Le sacré c'est l'homme, pas la nature

Le sacré c’est l’homme, pas la nature

La nature est laissée à la science mais, au fond, elle n’est pas laissée à la technique de l’homme, qui ne peut faire que ce que la nature elle-même rend possible. Cette incapacité de l’homme à modifier la dynamique profonde du besoin naturel n’est pas un obstacle à la rupture du fragile équilibre que suppose un environnement favorable aux sociétés humaines : impuissant devant la nature, l’homme a la capacité de se faire du mal. Conscients de ce danger et que la dégradation croissante de l’environnement accroît aussi les inégalités sociales, les organisations syndicales et les partis politiques ont fait de la cause environnementale un chapitre essentiel de leurs revendications. Mais il y a un malentendu ici.

Pendant un temps, la hiérarchie entre les deux pôles de la revendication était claire. Le but ultime était la cause de l’homme, c’est-à-dire l’abolition des situations dans lesquelles l’être humain est transformé en un simple instrument, et donc littéralement. Et, la santé du milieu naturel étant essentielle à l’objectif, sa défense a été présentée comme un corollaire du projet humaniste. Cependant, parfois cette hiérarchie entre le but et l’une des conditions pour l’atteindre est diluée et même inversée. Le sentiment de déracinement qui envahit tant de personnes dans nos sociétés redonne vie à l’idée panthéiste de fusion avec une nature considérée comme une cause finale et irrémédiable. Significatif à cet égard est le titre de l’un des livres de l’écrivain britannique Karen Armstrong (Prix Princesse des Asturies pour les sciences sociales en 2017), Le terme est trompeur, mais dans l’un de ses sens, sacré est ce que nous considérons comme digne de respect , et par conséquent il ne peut être réduit à un support à d’autres fins. Dans une hyperbole, certains discours placent l’objectif final de l’écologie de « sauver la nature », considérant même les facultés de l’homme, notamment son potentiel technique, comme un moyen d’atteindre un tel objectif. Vaine surévaluation de nos capacités, puisque la nature persiste par elle-même, dans une indifférence arrogante à notre intervention superficielle.
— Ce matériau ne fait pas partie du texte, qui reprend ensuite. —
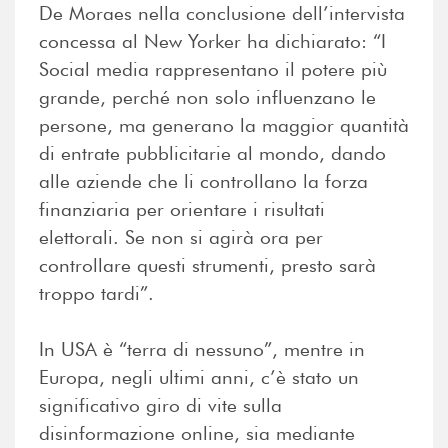
De Moraes nella conclusione dell’intervista
concessa al New Yorker ha dichiarato: “I
Social media rappresentano il potere più
grande, perché non solo influenzano le
persone, ma generano la maggior quantità
di entrate pubblicitarie al mondo, dando
alle aziende che li controllano la forza
finanziaria per orientare i risultati
elettorali. Se non si agirà ora per
controllare questi strumenti, presto sarà
troppo tardi”.
In USA è “terra di nessuno”, mentre in
Europa, negli ultimi anni, c’è stato un
significativo giro di vite sulla
disinformazione online, sia mediante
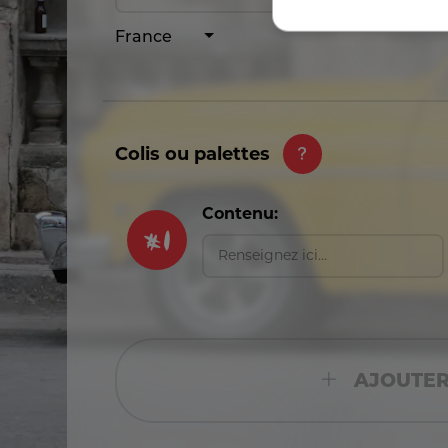
France
Colis ou palettes
#
1
Contenu:
AJOUTER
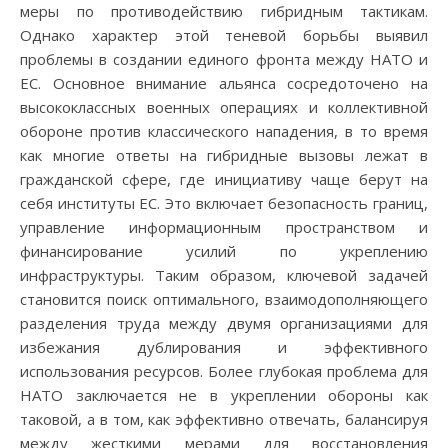
меры по противодействию гибридным тактикам.
Однако характер этой теневой борьбы выявил
проблемы в создании единого фронта между НАТО и
ЕС. Основное внимание альянса сосредоточено на
высококлассных военных операциях и коллективной
обороне против классического нападения, в то время
как многие ответы на гибридные вызовы лежат в
гражданской сфере, где инициативу чаще берут на
себя институты ЕС. Это включает безопасность границ,
управление информационным пространством и
финансирование усилий по укреплению
инфраструктуры. Таким образом, ключевой задачей
становится поиск оптимального, взаимодополняющего
разделения труда между двумя организациями для
избежания дублирования и эффективного
использования ресурсов. Более глубокая проблема для
НАТО заключается не в укреплении обороны как
таковой, а в том, как эффективно отвечать, балансируя
между жесткими мерами для восстановления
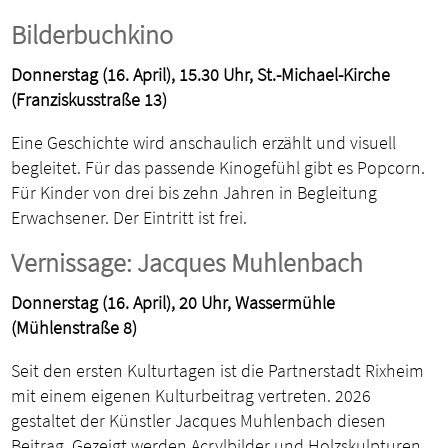
Bilderbuchkino
Donnerstag (16. April), 15.30 Uhr, St.-Michael-Kirche
(Franziskusstraße 13)
Eine Geschichte wird anschaulich erzählt und visuell
begleitet. Für das passende Kinogefühl gibt es Popcorn.
Für Kinder von drei bis zehn Jahren in Begleitung
Erwachsener. Der Eintritt ist frei.
Vernissage: Jacques Muhlenbach
Donnerstag (16. April), 20 Uhr, Wassermühle
(Mühlenstraße 8)
Seit den ersten Kulturtagen ist die Partnerstadt Rixheim
mit einem eigenen Kulturbeitrag vertreten. 2026
gestaltet der Künstler Jacques Muhlenbach diesen
Beitrag. Gezeigt werden Acrylbilder und Holzskulpturen.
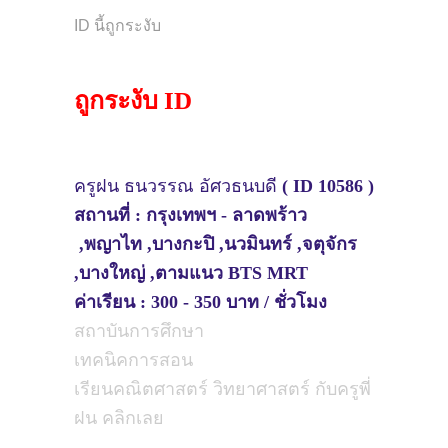
ID นี้ถูกระงับ
ถูกระงับ ID
ครู
ฝน
ธนวรรณ อัศวธนบดี
( ID 10586 )
สถานที่ :
กรุงเทพฯ -
ลาดพร้าว
,พญาไท ,บางกะปิ ,นวมินทร์ ,จตุจักร
,
บางใหญ่ ,ตามแนว BTS MRT
ค่าเรียน : 300 - 350 บาท / ชั่วโมง
สถาบันการศึกษา
เทคนิคการสอน
เรียนคณิตศาสตร์ วิทยาศาสตร์ กับครูพี่
ฝน คลิกเลย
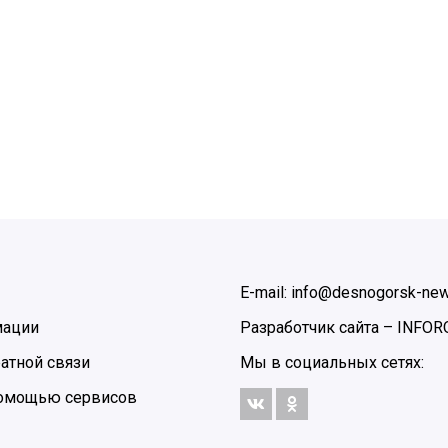
E-mail: info@desnogorsk-new
мации
Разработчик сайта –
INFOR
атной связи
Мы в социальных сетях:
 помощью сервисов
Mais il n’y a pas de symétrie, puisque la nature elle-même peut modifier les projets des hommes et finalement rendre inutiles tous les efforts pour les poursuivre. C’est donc trop chercher à sauvegarder les formes aléatoires d’équilibre naturel qui permettent une amélioration par la technique de l’homme. Le succès dans l’entreprise facilitera l’apparition de ces sociétés dans lesquelles la pensée se déploie, et des idées telles que , une construction hautement sophistiquée de la raison qui, entre autres, renferme un projet de contrôle du simple déploiement des forces, finissent par émerger. dont la nature précisément ne donne pas d’exemple. Aussi polémique que soit parfois la pensée de Nietzsche, il est difficile de nier la véracité des lignes suivantes : « Les situations de droit ne sont jamais que des situations d’exception, des restrictions partielles de l’authentique volonté de vie, qui tend vers le pouvoir. ».

La sacralisation de la nature signifierait, à terme, l’interdiction de son instrumentalisation, ce qui pourrait contredire les intérêts de notre espèce. Au contraire, l’interdiction de l’instrumentalisation de l’être humain, l’érection de l’homme en plus d’être parfaitement compatible avec l’ordre naturel, est une garantie d’un ordre social. En fait, la nature n’est sacrée que parce que l’homme l’érige en divinité favorable ou redoutable.

Homme sacré, expression de cette énorme rupture de continuité dans l’histoire évolutive qui a conduit à l’apparition du langage et de la raison, celle que la tradition biblique polarise contre la nature, mais qui en tout cas en est le témoin. Si les choses ont du poids dans la mesure où elles signifient quelque chose, et qu’il n’existe pas d’autre source de sens que le langage de l’homme, le temps de notre présence dans l’évolution de la nature apparaît comme cette sorte de parenthèse entre un néant passé et un rien à venir, évoqué avec une lucidité sereine par le poète Francisco Brines.

Difficile alors de se laisser aller à l’idée qu’avant l’homme il y avait la nature et qu’après l’homme suit la nature. Je retiendrai la célèbre phrase qu’Arthur Eddington écrivait il y a un siècle (avant la subversion que la physique quantique supposait pour notre conception de la nature) : « Là où la science a fait de plus grands progrès, l’esprit n’a fait que récupérer de la nature ce que l’esprit lui-même y avait déposé. Nous avions trouvé une étrange empreinte sur la rive du monde inconnu. Et nous avions avancé, l’une après l’autre, des théories profondes qui rendaient compte de son origine. Enfin, nous avons réussi à reconstituer la créature qui avait laissé une telle marque. Et surprise, il s’agissait de nous-mêmes.